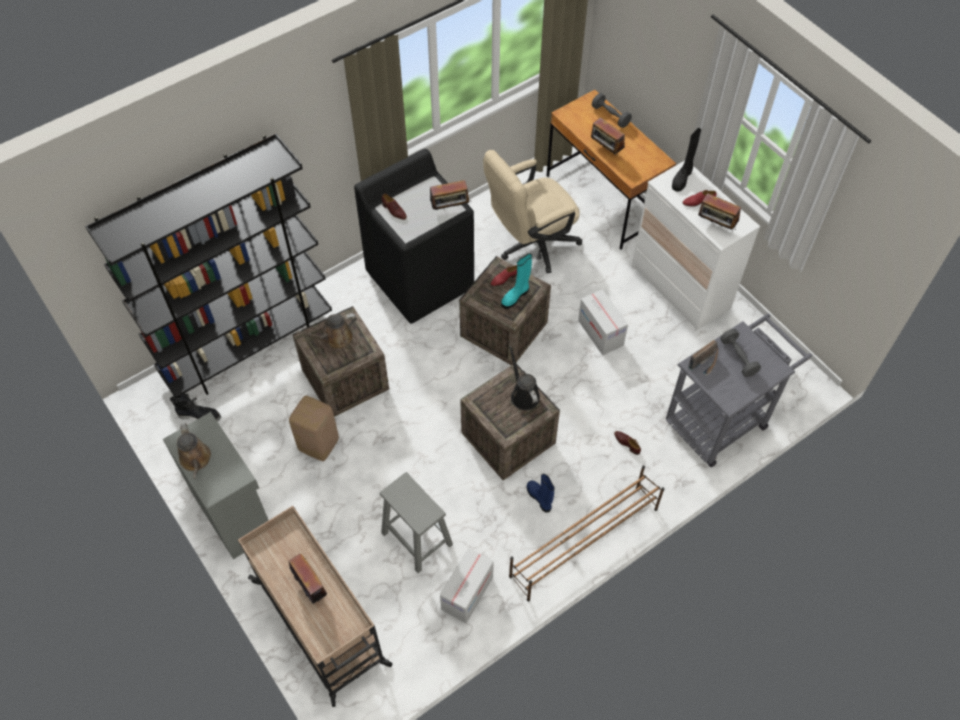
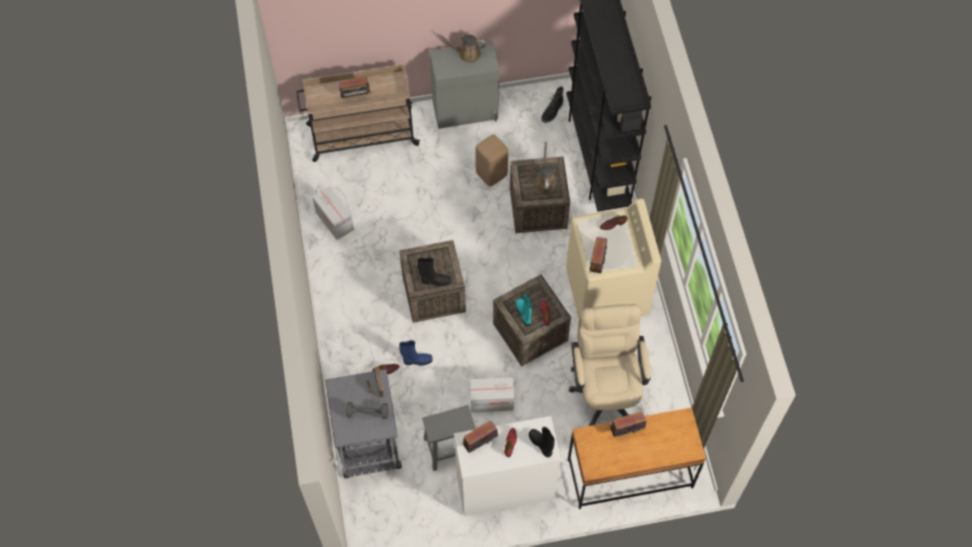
camera: 115 degrees right, 5 degrees up
black washing machine [354,149,474,324] -> beige washing machine [566,198,661,318]
grey stool [380,472,453,573] -> grey stool moved to [422,405,476,471]
black watering can [509,345,540,410] -> black boot [418,258,451,286]
brown shoe rack [509,466,664,601] -> none
blue boot [527,474,555,513] -> blue boot moved to [399,340,433,366]
grey dumbbell [592,93,632,128] -> none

What the task requires: Output all of the data word for word, excluding any pictures.

Expected answer:
camera: 115 degrees right, 5 degrees up
black washing machine [354,149,474,324] -> beige washing machine [566,198,661,318]
grey stool [380,472,453,573] -> grey stool moved to [422,405,476,471]
black watering can [509,345,540,410] -> black boot [418,258,451,286]
brown shoe rack [509,466,664,601] -> none
blue boot [527,474,555,513] -> blue boot moved to [399,340,433,366]
grey dumbbell [592,93,632,128] -> none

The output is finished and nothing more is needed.